Sabia que você estava acamado. Que uma doença pertinaz mantinha-o no leito, que o afastara, temporariamente, do exercício das suas obrigações, sua presença de quando em quando no Tribunal de Justiça, na conversa simples e, por vezes, picante com os seus colegas e amigos desembargadores. Sua presença na Casa de Antônio Lobo. Na palestra literária com os seus colegas acadêmicos. Na Praça João Lisboa, em paradas rápidas para demorar-se com algum amigo, para olhar o antigo Largo do Carmo da sua mocidade, da sua vida acadêmica, do jornalista que vivia em você, vibrante, escrevendo as suas notícias, seus comentários. Você na imprensa ao lado de Nascimento Moraes, de Ribamar Pinheiro, de Sousa Bispo, tantos outros que fizeram jornalismo sob a orientação do mestre Nascimento Moraes. E como você era amigo do Nascimento!
Sabia, Isaac, que você estava adoentado. E comigo no íntimo uma vontade encantadora: visitar você, conversar com o amigo, exigir de você a publicação do seu livro de versos. Relembraria esta insistência: “Isaac, publica o livro. Não vá deixar que cupim ‘acadêmico’ danifique seus versos, sua poesia romântica, parnasiana, impressionista”.
Com a sua poesia, a mensagem de tantas coisas, de tantos sentimentos, o descritivo em versos magistrais, alma no esbanjamento das emoções.
Mas não fui uma só vez lhe visitar! Olhá-lo no seu leito de enfermo, o corpo na prostração, todo você, certamente, uma vibração de vida sentindo, aos poucos, o desfalecimento das suas energias construtivas. Sua vida em luta, em resistência.
Revendo a sua infância, a sua mocidade, menino pobre vindo do interior do Estado, da sua Barra do Corda, onde você iniciou sua vida intelectual.

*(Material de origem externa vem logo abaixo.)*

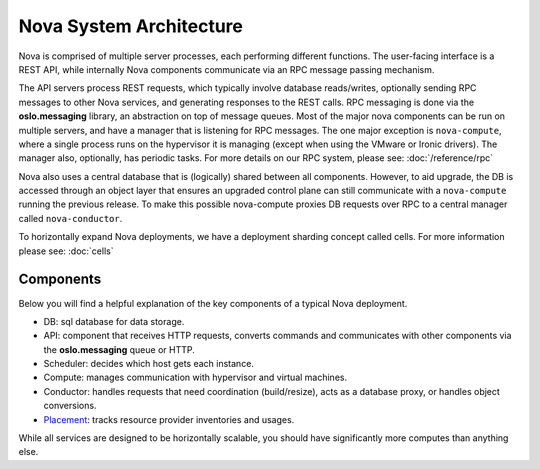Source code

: ..
      Copyright 2010-2011 United States Government as represented by the
      Administrator of the National Aeronautics and Space Administration.
      All Rights Reserved.

      Licensed under the Apache License, Version 2.0 (the "License"); you may
      not use this file except in compliance with the License. You may obtain
      a copy of the License at

          http://www.apache.org/licenses/LICENSE-2.0

      Unless required by applicable law or agreed to in writing, software
      distributed under the License is distributed on an "AS IS" BASIS, WITHOUT
      WARRANTIES OR CONDITIONS OF ANY KIND, either express or implied. See the
      License for the specific language governing permissions and limitations
      under the License.

Nova System Architecture
========================

Nova is comprised of multiple server processes, each performing different
functions. The user-facing interface is a REST API, while internally Nova
components communicate via an RPC message passing mechanism.

The API servers process REST requests, which typically involve database
reads/writes, optionally sending RPC messages to other Nova services,
and generating responses to the REST calls.
RPC messaging is done via the **oslo.messaging** library,
an abstraction on top of message queues.
Most of the major nova components can be run on multiple servers, and have
a manager that is listening for RPC messages.
The one major exception is ``nova-compute``, where a single process runs on the
hypervisor it is managing (except when using the VMware or Ironic drivers).
The manager also, optionally, has periodic tasks.
For more details on our RPC system, please see: :doc:`/reference/rpc`

Nova also uses a central database that is (logically) shared between all
components. However, to aid upgrade, the DB is accessed through an object
layer that ensures an upgraded control plane can still communicate with
a ``nova-compute`` running the previous release.
To make this possible nova-compute proxies DB requests over RPC to a
central manager called ``nova-conductor``.

To horizontally expand Nova deployments, we have a deployment sharding
concept called cells. For more information please see: :doc:`cells`

Components
----------

Below you will find a helpful explanation of the key components
of a typical Nova deployment.

.. image:: /_static/images/architecture.svg
   :width: 100%

* DB: sql database for data storage.
* API: component that receives HTTP requests, converts commands and communicates with other components via the **oslo.messaging** queue or HTTP.
* Scheduler: decides which host gets each instance.
* Compute: manages communication with hypervisor and virtual machines.
* Conductor: handles requests that need coordination (build/resize), acts as a
  database proxy, or handles object conversions.
* `Placement <https://docs.openstack.org/nova/latest/user/placement.html>`__: tracks resource provider inventories and usages.

While all services are designed to be horizontally scalable, you should have significantly more computes than anything else.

Não pude, Isaac, uma só vez, visitá-lo, reviver para você um muito da sua valiosa participação no jornalismo local, escrevendo no vespertino “A Hora”, com Nascimento Moraes no comando, sustentando campanhas memoráveis. O “caboclo Isaac”, andar pesado, calado, encolhido no mundo das suas mais íntimas reflexões.

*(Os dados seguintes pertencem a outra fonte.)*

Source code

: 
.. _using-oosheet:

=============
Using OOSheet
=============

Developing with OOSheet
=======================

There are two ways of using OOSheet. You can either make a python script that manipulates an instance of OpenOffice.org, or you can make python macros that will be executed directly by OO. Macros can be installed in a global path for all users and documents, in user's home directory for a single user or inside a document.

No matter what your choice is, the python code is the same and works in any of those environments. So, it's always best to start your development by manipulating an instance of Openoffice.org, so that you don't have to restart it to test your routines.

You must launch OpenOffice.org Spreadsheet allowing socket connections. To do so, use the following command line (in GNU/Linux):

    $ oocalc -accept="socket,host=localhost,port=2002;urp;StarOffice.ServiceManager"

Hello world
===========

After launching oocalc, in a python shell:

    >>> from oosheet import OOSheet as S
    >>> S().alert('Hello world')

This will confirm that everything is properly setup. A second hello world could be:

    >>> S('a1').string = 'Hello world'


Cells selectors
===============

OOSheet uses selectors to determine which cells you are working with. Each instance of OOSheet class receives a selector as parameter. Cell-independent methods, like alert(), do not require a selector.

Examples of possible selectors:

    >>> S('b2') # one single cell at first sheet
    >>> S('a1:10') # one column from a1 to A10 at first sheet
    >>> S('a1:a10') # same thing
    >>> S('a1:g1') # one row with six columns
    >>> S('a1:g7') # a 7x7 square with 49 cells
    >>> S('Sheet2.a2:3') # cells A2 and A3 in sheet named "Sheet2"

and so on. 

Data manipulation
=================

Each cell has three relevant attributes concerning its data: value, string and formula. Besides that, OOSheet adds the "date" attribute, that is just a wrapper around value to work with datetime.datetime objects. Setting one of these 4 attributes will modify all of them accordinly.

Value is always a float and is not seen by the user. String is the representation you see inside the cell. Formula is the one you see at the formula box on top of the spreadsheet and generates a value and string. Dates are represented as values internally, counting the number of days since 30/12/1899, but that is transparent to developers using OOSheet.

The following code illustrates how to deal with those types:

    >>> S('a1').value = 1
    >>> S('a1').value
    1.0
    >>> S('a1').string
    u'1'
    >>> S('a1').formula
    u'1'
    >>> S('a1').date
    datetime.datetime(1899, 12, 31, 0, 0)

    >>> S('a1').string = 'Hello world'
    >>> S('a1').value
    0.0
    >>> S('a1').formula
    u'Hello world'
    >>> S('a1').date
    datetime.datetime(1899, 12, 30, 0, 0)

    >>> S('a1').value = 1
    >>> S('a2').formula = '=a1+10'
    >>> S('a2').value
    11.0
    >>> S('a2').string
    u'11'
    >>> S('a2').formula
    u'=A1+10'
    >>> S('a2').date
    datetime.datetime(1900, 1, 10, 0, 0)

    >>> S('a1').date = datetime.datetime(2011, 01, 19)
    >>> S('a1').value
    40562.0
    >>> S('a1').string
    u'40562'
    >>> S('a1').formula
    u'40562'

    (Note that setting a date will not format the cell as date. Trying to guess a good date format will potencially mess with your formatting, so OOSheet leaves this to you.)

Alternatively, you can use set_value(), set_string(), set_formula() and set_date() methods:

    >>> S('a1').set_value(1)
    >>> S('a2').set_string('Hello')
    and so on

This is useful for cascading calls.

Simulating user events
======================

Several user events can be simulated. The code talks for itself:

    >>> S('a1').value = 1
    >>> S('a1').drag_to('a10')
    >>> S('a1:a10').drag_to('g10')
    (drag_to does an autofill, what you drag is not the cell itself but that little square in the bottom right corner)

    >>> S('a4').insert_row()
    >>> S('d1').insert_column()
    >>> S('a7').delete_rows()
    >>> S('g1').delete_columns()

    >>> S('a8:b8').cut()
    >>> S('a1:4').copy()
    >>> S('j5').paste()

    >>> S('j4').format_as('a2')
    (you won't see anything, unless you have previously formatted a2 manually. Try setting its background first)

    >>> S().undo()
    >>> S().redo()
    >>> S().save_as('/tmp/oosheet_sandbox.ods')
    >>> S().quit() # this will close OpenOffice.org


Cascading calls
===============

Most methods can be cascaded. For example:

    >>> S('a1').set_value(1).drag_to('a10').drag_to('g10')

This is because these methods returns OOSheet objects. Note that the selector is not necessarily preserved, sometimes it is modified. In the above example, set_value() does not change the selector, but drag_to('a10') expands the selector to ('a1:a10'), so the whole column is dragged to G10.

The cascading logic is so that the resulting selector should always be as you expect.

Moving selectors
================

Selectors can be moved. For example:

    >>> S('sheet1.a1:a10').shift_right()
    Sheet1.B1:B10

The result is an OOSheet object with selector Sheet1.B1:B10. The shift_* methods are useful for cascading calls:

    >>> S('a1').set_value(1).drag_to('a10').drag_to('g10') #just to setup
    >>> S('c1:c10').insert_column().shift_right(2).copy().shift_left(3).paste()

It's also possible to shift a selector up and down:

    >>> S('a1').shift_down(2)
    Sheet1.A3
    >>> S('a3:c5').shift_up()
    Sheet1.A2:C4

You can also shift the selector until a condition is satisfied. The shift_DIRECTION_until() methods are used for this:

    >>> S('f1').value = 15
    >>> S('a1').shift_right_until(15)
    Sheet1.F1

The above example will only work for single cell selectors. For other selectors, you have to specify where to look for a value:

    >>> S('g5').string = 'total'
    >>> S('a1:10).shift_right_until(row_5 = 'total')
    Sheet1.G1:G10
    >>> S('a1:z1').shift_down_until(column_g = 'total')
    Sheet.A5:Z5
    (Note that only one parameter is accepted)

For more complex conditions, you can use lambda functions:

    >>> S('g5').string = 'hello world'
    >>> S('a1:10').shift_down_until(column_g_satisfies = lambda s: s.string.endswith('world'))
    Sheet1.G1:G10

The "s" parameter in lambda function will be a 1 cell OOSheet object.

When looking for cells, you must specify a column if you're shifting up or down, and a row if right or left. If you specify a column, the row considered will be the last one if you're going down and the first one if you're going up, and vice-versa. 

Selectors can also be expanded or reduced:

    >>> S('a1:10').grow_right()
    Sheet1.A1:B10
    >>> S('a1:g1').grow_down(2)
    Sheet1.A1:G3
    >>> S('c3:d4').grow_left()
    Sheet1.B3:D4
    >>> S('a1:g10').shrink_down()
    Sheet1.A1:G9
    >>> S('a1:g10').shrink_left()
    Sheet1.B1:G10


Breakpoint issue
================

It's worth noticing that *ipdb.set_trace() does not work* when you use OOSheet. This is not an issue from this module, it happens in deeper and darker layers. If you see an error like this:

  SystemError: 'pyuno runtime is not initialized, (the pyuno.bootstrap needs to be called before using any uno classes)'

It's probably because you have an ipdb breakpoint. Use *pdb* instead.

Mas, com você, uma “grande força de vontade, a tenacidade, a firmeza de resoluções inabaláveis”. Com você, a fulguração intelectual. Brilhante. Poesia humana, batismo de magia e de encanto. Com você, o estudioso. Formou-se em Direito. E firmou-se no Magistério Público. E, daí por diante, a conquista das promoções. E você realizava-se na vida pública deste nosso Maranhão. De longe, Isaac acompanhava seus passos. Seu lar. Sua família, seus filhos.
Isaac, não fui vê-lo um só momento. E, já na quarta-feira, recebia a notícia do seu falecimento, do seu enterro. Não sei, Isaac, se chorei. Sei, meu amigo, que muito tempo fiquei olhando você na vida, na luta, no trabalho. Um pensamento fixo em você, o poeta das coisas belas, o intelectual primoroso: talento e cultura.
Nem seu corpo na imobilidade meus olhos puderam ver. Nada, Isaac. Mas estou escrevendo para você. E você, acredito, está lendo esta página. Simples. Iluminada de recordações. Homenagens do Paulo Augusto, este Paulo Augusto que você viu criança, estudante do Liceu, ao lado do Nascimento, nas redações dos jornais. E você dizia, referindo-se a mim, para o mestre – “Nascimento, este menino vai longe”.
Não, Isaac. Não consegui ir muito longe. Mas também não fiquei muito perto. Hoje, pode você sentir melhor estas coisas: a Vida, a luta, a resistência para não sucumbir de todo, principalmente quando se é filho de intelectual. Mas, Isaac, aqui está a minha mensagem de saudade e de lembrança.
Você continuará vivo no coração de seus amigos e presente nas tradições de cultura de nossa terra. Vivo no coração de seus filhos, da esposa. Vivo nas ruas desta São Luís que você tanto amou.
E desculpe, Isaac, a minha ausência.
* Paulo Nascimento Moraes. “A Volta do Boêmio” (inédito) – “Jornal do Dia”, 8 de abril de 1967 (sábado).